In other purchase card reviews, such as the Purchase Card Criteria Review,  a more proactive approach is taken by the CCS Branch in providing a warning and restricting purchase card use for repeat offenders. A similar proactive approach by the CCS Branch to implement corrective actions involving cardholders identified in the Timely Creation Reviews would provide a greater level of compliance with the purchase card funding verification procedures. When an inappropriate use of the purchase card is identified, the CCS Branch should notify Labor Relations. Inappropriate use of the purchase card is considered an employee conduct issue that could result in disciplinary action, and the Guide to Penalty Determinations  provides guidance for potential disciplinary actions for misuse of the purchase card. When purchase card transactions are funded prior to making a purchase, but the order log is not established until after purchase, the CCS Branch does not consider this situation as an inappropriate use of the purchase card.

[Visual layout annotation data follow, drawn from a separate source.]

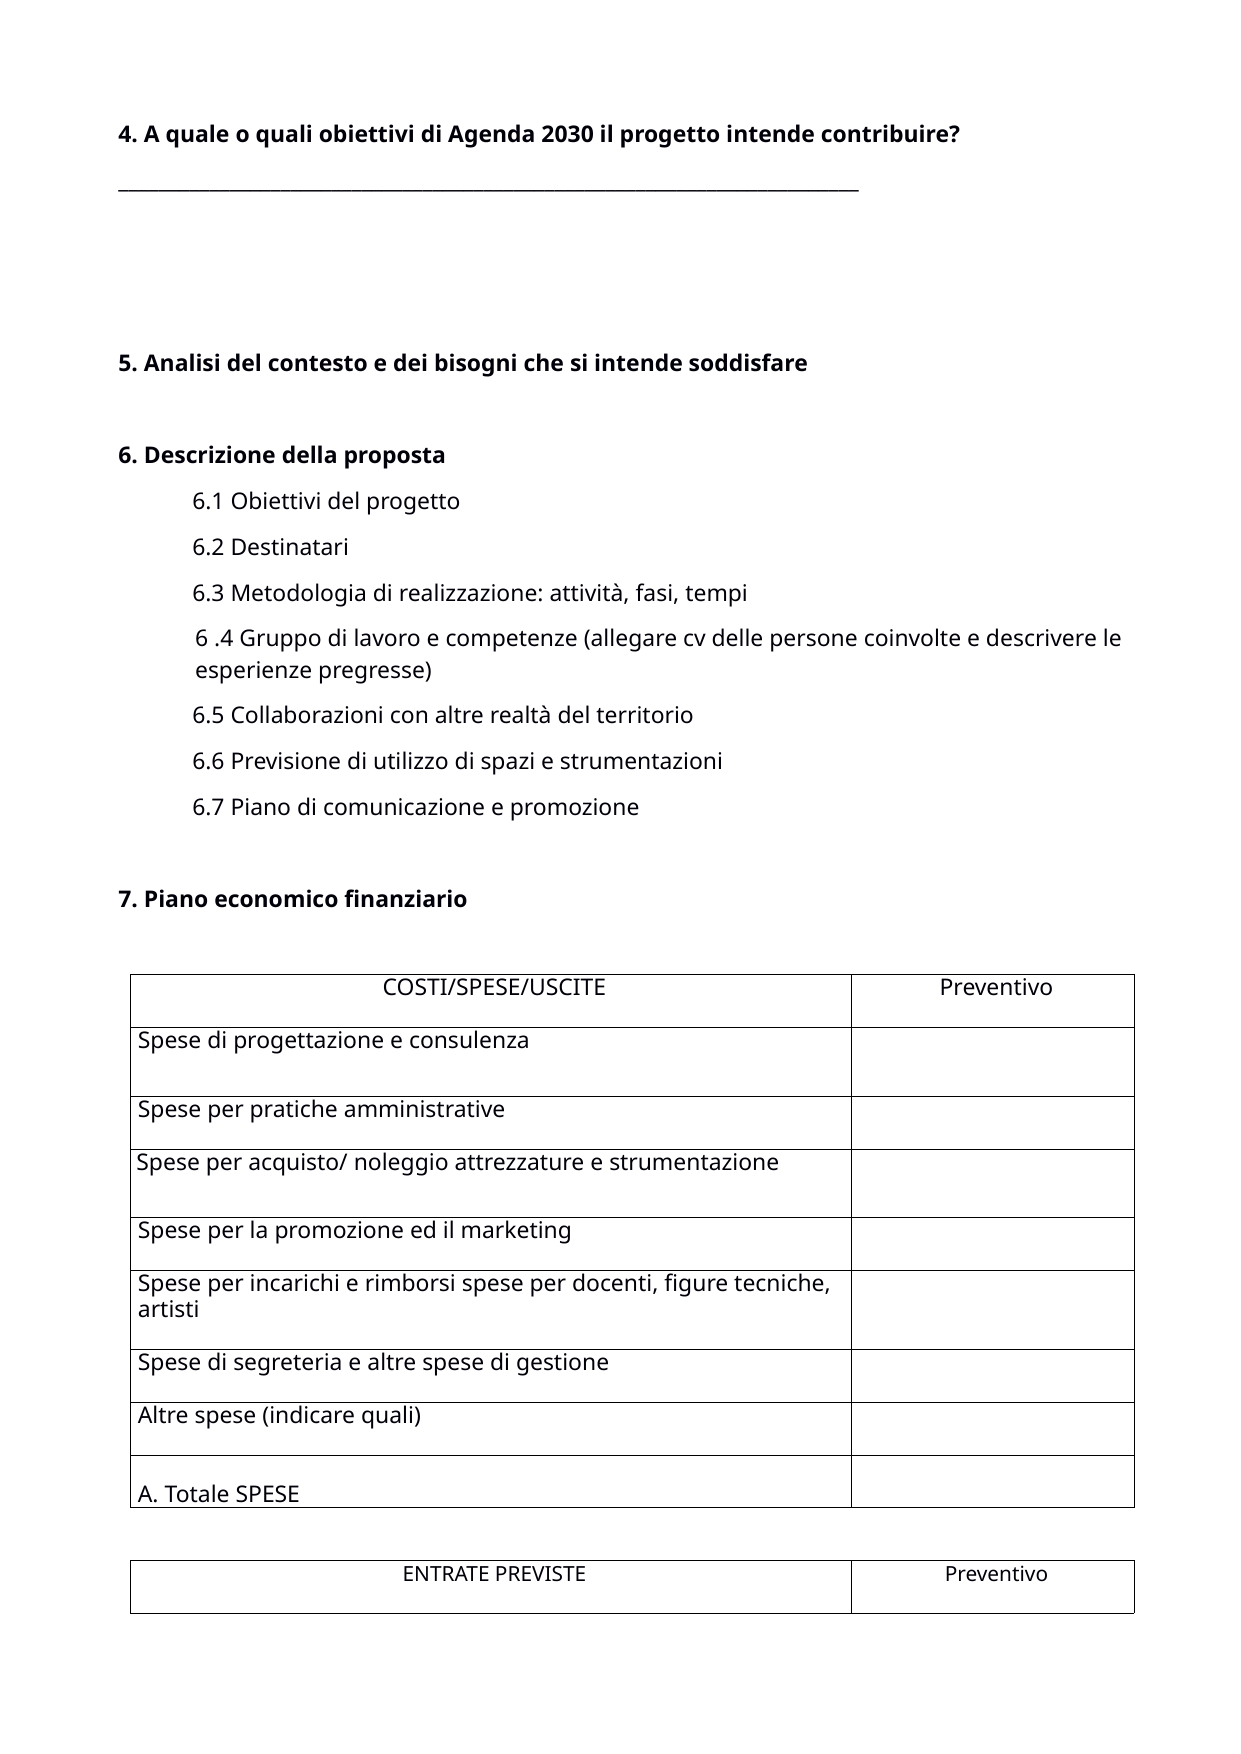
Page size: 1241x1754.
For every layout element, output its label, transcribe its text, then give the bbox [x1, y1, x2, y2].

table_header Preventivo [852, 975, 1134, 1027]
text 5. Analisi del contesto e dei bisogni che si intende soddisfare [118, 347, 1122, 378]
table_cell [852, 1350, 1134, 1402]
table_cell [852, 1028, 1134, 1096]
text 6.5 Collaborazioni con altre realtà del territorio [44, 699, 1122, 731]
table_cell Spese di segreteria e altre spese di gestione [131, 1350, 851, 1402]
table_cell [852, 1150, 1134, 1217]
text 7. Piano economico finanziario [118, 883, 1122, 914]
text 6.1 Obiettivi del progetto [44, 485, 1122, 516]
table_cell [852, 1097, 1134, 1148]
text 6 .4 Gruppo di lavoro e competenze (allegare cv delle persone coinvolte e descrivere le esperienze pregresse) [195, 622, 1122, 685]
table_cell Spese per pratiche amministrative [131, 1097, 851, 1148]
text 6.7 Piano di comunicazione e promozione [44, 791, 1122, 822]
table_cell [852, 1456, 1134, 1507]
text 6. Descrizione della proposta [118, 439, 1122, 470]
table_cell Altre spese (indicare quali) [131, 1403, 851, 1454]
table_header Preventivo [852, 1561, 1134, 1613]
table_cell A. Totale SPESE [131, 1456, 851, 1507]
table_header COSTI/SPESE/USCITE [131, 975, 851, 1027]
table_cell [852, 1218, 1134, 1270]
text 4. A quale o quali obiettivi di Agenda 2030 il progetto intende contribuire? [118, 118, 1122, 149]
table_header ENTRATE PREVISTE [131, 1561, 851, 1613]
text 6.3 Metodologia di realizzazione: attività, fasi, tempi [44, 576, 1122, 608]
table_cell Spese di progettazione e consulenza [131, 1028, 851, 1096]
text _________________________________________________________________________ [118, 164, 1122, 195]
table_cell [852, 1403, 1134, 1454]
text 6.6 Previsione di utilizzo di spazi e strumentazioni [44, 745, 1122, 776]
table_cell Spese per la promozione ed il marketing [131, 1218, 851, 1270]
text 6.2 Destinatari [44, 531, 1122, 562]
table_cell Spese per incarichi e rimborsi spese per docenti, figure tecniche, artisti [131, 1271, 851, 1349]
table_cell Spese per acquisto/ noleggio attrezzature e strumentazione [131, 1150, 851, 1217]
table_cell [852, 1271, 1134, 1349]
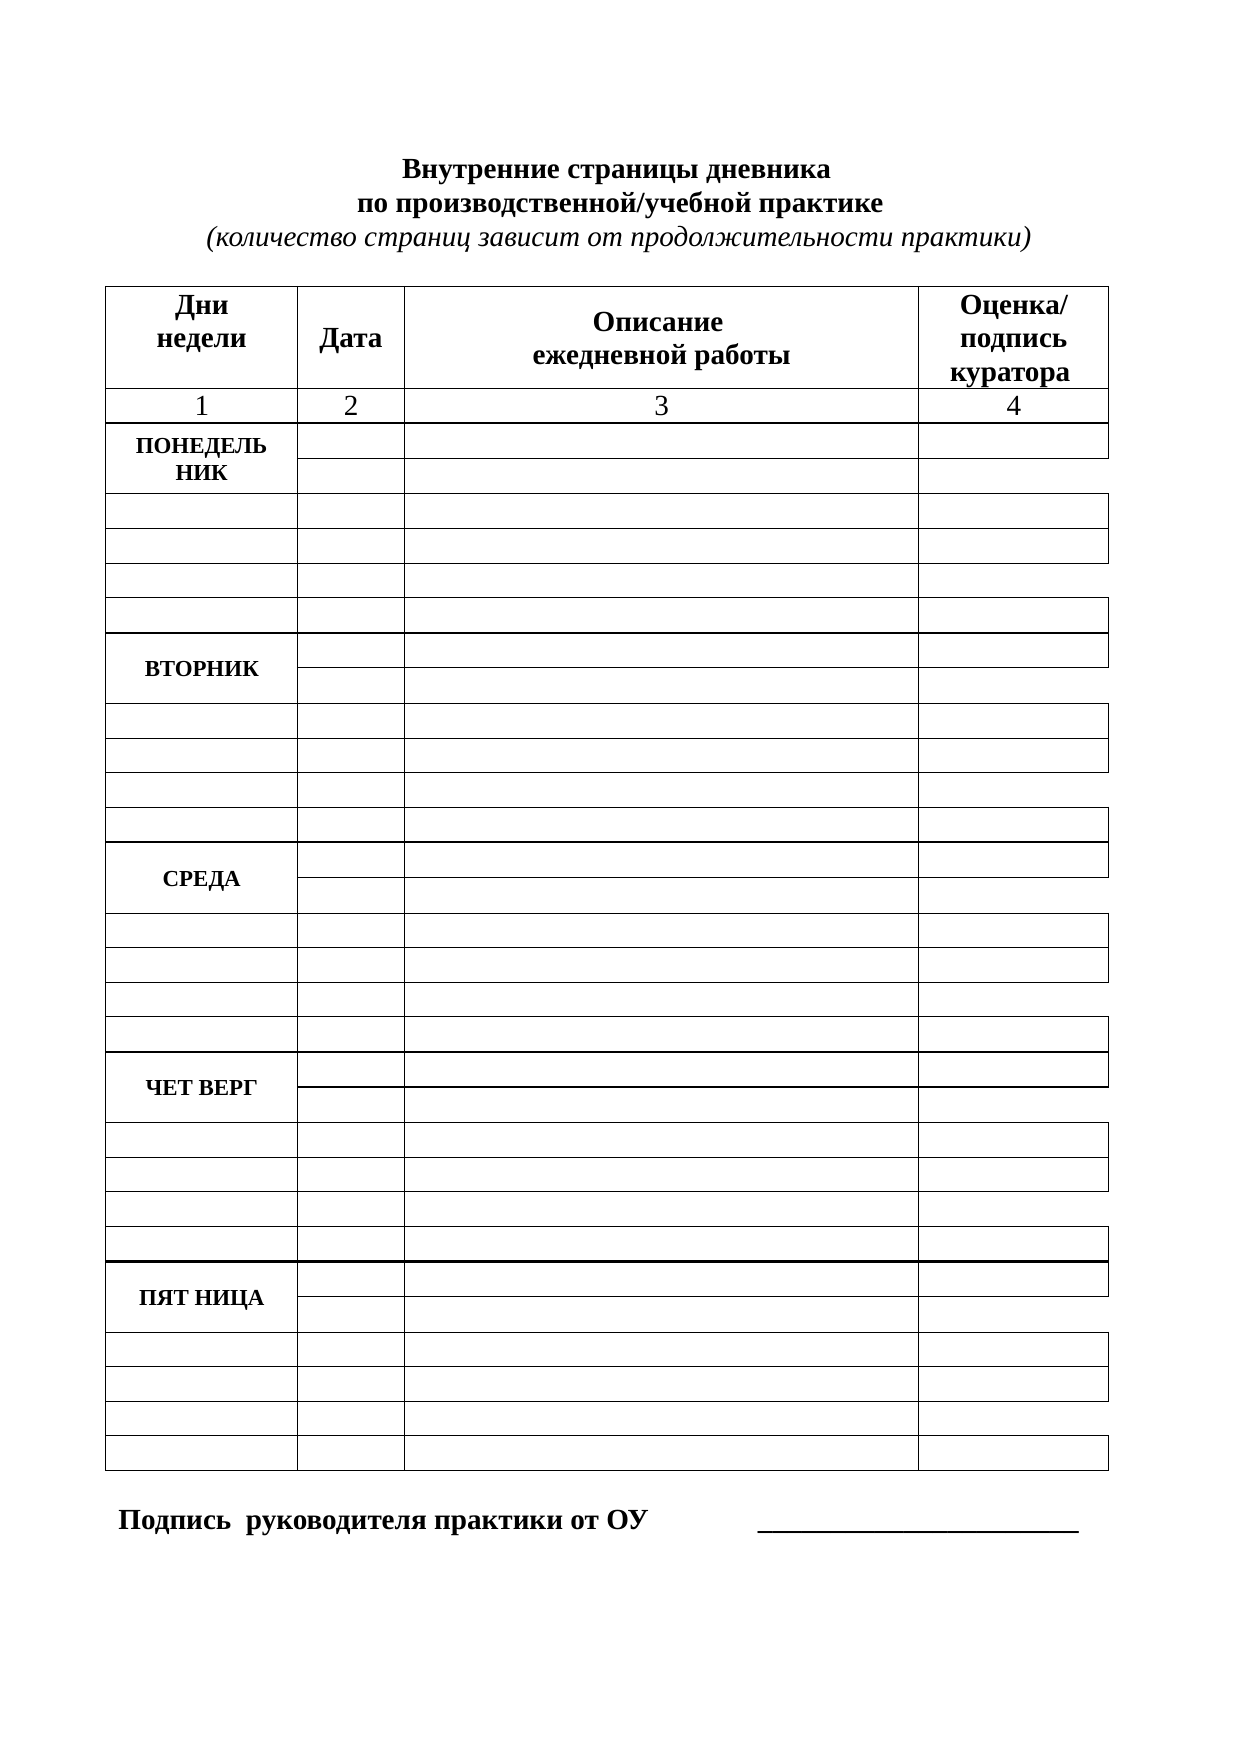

We believe that repeated noncompliance with the funding verification requirements, including establishing the order log prior to purchase, is an inappropriate use of the purchase card and should be referred to Labor Relations.
When cardholders are noncompliant with funding verification requirements, the IRS has an increased risk that it will be unable to appropriately prioritize the use of limited resources for purchases as program area budgets are expended. As a result, managements’ decision making ability for allocating a fixed budget across competing needs and making the best use of available funding sources is negated. In addition, associated appropriations may be overspent, which could result in violations of the Anti-Deficiency Act.
Continued noncompliance with purchase card procedures could also weaken the overall internal control system. According to the Government Accountability Office,  repeated nonadherence by agency personnel to established internal control policies and procedures (such as failure to set up an order log in the WebRTS prior to making a purchase) may not constitute a violation of law or regulation. However, if allowed to continue, this failure to follow proper procedures will contribute to erosion and weakening of the internal control system. Prompt administrative and disciplinary actions (e.g., informal admonishment; formal reprimand; additional required training; suspension of card privileges; cancellation of the cardholder’s account; and, for more serious incidences of noncompliance, termination of employment) can be effective in reducing persistent lack of adherence to policies and procedures by cardholders and other program personnel. When administrative corrective actions are taken and documented, program management, oversight personnel, and auditors will be able to identify repeat offenders and determine that appropriate steps are being taken to address potentially significant problems before they escalate.